In the knowledge that the Regular Scribe would be absent on a mission of mercy, your Substitute Scribe came to the club door, depressed by the idea that the death that day of Derek Fowlds signified bad news for all Dereks, and anticipating a thin attendance. Instead he was met by three of our favourite Irregulars.

One person who did not attend was the one who the day before had stumped up a million pounds for a gold sovereign. He might well have been worried by Gary's first, self-penned, song King David Hartley which recounts the activities of the eponymous Hartley and his gang of counterfeiters and coin clippers in the area around Heptonstall in the 1760s.

Sunday, 12 January 2020

Beggars and tinkers


Not a beggar (Photo: Simon Meeds)
While last week's session had no official theme we fairly quickly got into a groove of beggars, tinkers, hawkers and down-and-outs. There will be no theme again this week, but be prepared for Burns' Night the following Friday (24 January).

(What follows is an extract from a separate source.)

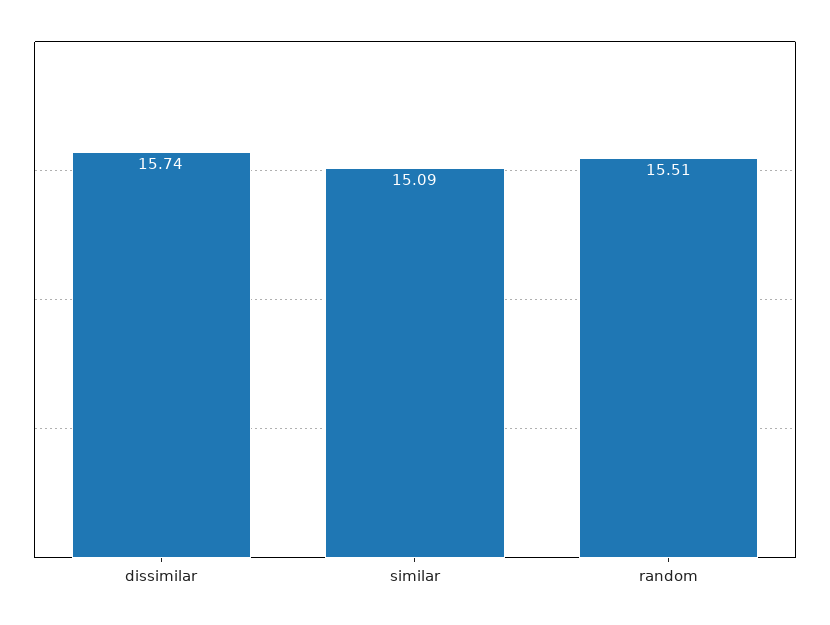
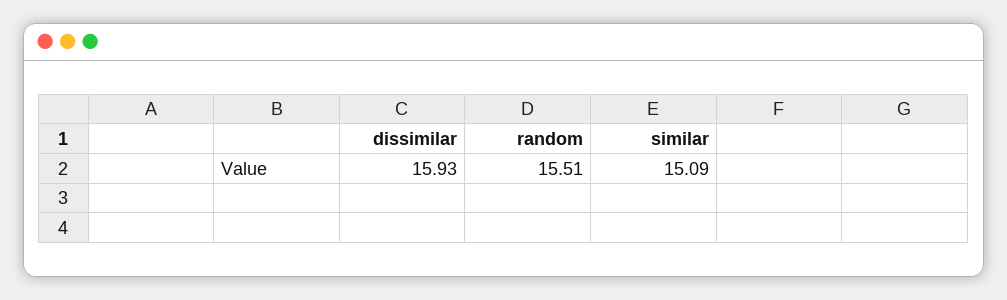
dissimilar: 15.74 -> 15.93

Colin started us off straight into the theme with When This Old Hat Was New (Roud 1693) although of course he didn't yet realise it would be a theme.

Mike told us that it was forty years since he first met his wife, our good friend Maggie. He met her at a ceilidh where she turned up overdressed for the occasion. His first song was Dave Paskett's I Couldn't Take My Eyes Off Her, which Kevin Adams (see linked video) sang at their wedding and with pretty accurately told the story of their first meeting except the reference to a pizza house, which didn't come into it.